The classification edge is the weighted mean of the classification margins.

If you supply weights, then the software normalizes them to sum to the prior probability of their respective class. The software uses the normalized weights to compute the weighted mean.

When choosing among multiple classifiers to perform a task such as feature section, choose the classifier that yields the highest edge.

### Classification Margin

The classification margin for each observation is the difference between the score for the true class and the maximal score for the false classes.
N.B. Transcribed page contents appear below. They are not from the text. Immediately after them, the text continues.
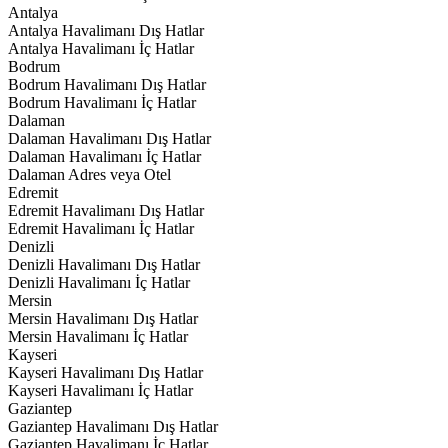
Antalya
Antalya Havalimanı Dış Hatlar
Antalya Havalimanı İç Hatlar
Bodrum
Bodrum Havalimanı Dış Hatlar
Bodrum Havalimanı İç Hatlar
Dalaman
Dalaman Havalimanı Dış Hatlar
Dalaman Havalimanı İç Hatlar
Dalaman Adres veya Otel
Edremit
Edremit Havalimanı Dış Hatlar
Edremit Havalimanı İç Hatlar
Denizli
Denizli Havalimanı Dış Hatlar
Denizli Havalimanı İç Hatlar
Mersin
Mersin Havalimanı Dış Hatlar
Mersin Havalimanı İç Hatlar
Kayseri
Kayseri Havalimanı Dış Hatlar
Kayseri Havalimanı İç Hatlar
Gaziantep
Gaziantep Havalimanı Dış Hatlar
Gaziantep Havalimanı İç Hatlar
Margins provide a classification confidence measure; among multiple classifiers, those that yield larger margins (on the same scale) are better.

### Posterior Probability

The posterior probability is the probability that an observation belongs in a particular class, given the data.
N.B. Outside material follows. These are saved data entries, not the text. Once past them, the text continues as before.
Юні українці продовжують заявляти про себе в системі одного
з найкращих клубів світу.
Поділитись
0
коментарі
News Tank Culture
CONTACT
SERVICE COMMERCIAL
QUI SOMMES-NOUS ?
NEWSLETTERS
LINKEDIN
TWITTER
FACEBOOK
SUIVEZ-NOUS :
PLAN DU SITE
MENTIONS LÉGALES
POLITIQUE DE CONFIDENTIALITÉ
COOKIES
For naive Bayes, the posterior probability that a classification is k for a given observation (x1,...,xP) is

`$\stackrel{^}{P}\left(Y=k|{x}_{1},..,{x}_{P}\right)=\frac{P\left({X}_{1},...,{X}_{P}|y=k\right)\pi \left(Y=k\right)}{P\left({X}_{1},...,{X}_{P}\right)},$`

where:

• $P\left({X}_{1},...,{X}_{P}|y=k\right)$ is the conditional joint density of the predictors given they are in class k. `Mdl.DistributionNames` stores the distribution names of the predictors.

• π(Y = k) is the class prior probability distribution. `Mdl.Prior` stores the prior distribution.

• $P\left({X}_{1},..,{X}_{P}\right)$ is the joint density of the predictors. The classes are discrete, so $P\left({X}_{1},...,{X}_{P}\right)=\sum _{k=1}^{K}P\left({X}_{1},...,{X}_{P}|y=k\right)\pi \left(Y=k\right).$

### Prior Probability

The prior probability of a class is the assumed relative frequency with which observations from that class occur in a population.

### Classification Score

The naive Bayes score is the class posterior probability given the observation.